===== Texte de la page =====
Né le 20 décembre 1896 à Varsovie (Pologne), exécuté sommairement le 9 juin 1944 à Communay (Isère, Rhône depuis 1967), de nationalité polonaise ; tricoteur ; résistant au sein du bataillon Carmagnole des Francs tireurs et partisans de la Main d’œuvre immigrée (FTP-MOI) à Lyon (Rhône).

Chil Rubin et Bayla Zankorn
Chil Rubin et Bayla Zankorn
Chil Rubin et son épouse Bayla posant chez un photographe. Varsovie, 1914.
Source : Mémorial de la Shoah/Coll. MJP, cote MJP1_87.
Chil Rubin et sa famille
Chil Rubin et sa famille
Famille Rubin (Chil et Bayla avec leurs enfants Rose, Madeleine, Jacques et Albert) posant chez un photographe, Varsovie. Pologne, 1925.
Source : Mémorial de la Shoah/Coll. MJP, cote MJP2_16
Chil Rubin était juif polonais. Il était le fils d’Abraham et Chachia (ou Rifka Racha) Goldebart. Il servit dans l’armée polonaise, dans une unité non combattante. Il vécut à Varsovie où il eut quatre enfants avec Bayla Laja Zankorn : Chasia Rywka (dite Rose), le 25 septembre 1919, Malka (dite Madeleine), le 4 mars 1921, et deux jumeaux, Abraham (dit Albert) et Icchok (dit Jacques), le 26 avril 1924. Chil Rubin et Bayla Zankorn se marièrent à Varsovie le 26 mars 1926.
===== Données affichées =====
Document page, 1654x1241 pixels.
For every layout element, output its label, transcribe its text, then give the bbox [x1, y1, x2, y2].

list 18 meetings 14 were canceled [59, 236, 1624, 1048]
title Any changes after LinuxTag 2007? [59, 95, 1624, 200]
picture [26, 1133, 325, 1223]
=====
Consignes:
- 1) Convertissez en liste numérotée les lignes de l'ensemble des entrées, en omettant les lignes vides.
- 2) Poursuivez la notice biographique sur Chil Rubin à partir de sa dernière phrase.

Réponses:
- 1)
1. Document page, 1654x1241 pixels.
2. For every layout element, output its label, transcribe its text, then give the bbox [x1, y1, x2, y2].
3. list 18 meetings 14 were canceled [59, 236, 1624, 1048]
4. title Any changes after LinuxTag 2007? [59, 95, 1624, 200]
5. picture [26, 1133, 325, 1223]

- 2)
En 1927, Chil Rubin émigra en France et s’installa à Paris. Le 11 avril 1930, Bayla Rubin arriva en France et rejoignit son époux. La famille Rubin vécut 39 rue du Roi de Sicile (IVe arr.) jusqu’en avril 1938, puis 15 rue Ferdinand Duval (IVe arr.). Les Rubin furent artisans tricoteurs.
Au mois de septembre 1941, Jacques et Albert Rubin partirent en zone libre. Ils traversèrent clandestinement la ligne de démarcation aux environs de Port-de- Piles (Vienne) et rejoignirent des amis à Lyon (Rhône). Le 26 septembre 1941, ils se présentèrent au centre d’accueil des réfugiés, rue de la Scaronne (Lyon), et furent remis au service des étrangers de la préfecture du Rhône. Ils furent incorporés dans le 5e Groupement de travailleurs étrangers (GTE).
A la fin de l’année 1941, souhaitant sans doute rejoindre ses fils, Chil Rubin franchit à son tour la ligne de démarcation. Transitant par Limoges (Haute-Vienne), il arriva à Lyon le 31 décembre 1941. Il résida 18 rue Pierre Blanc (Ier arr.).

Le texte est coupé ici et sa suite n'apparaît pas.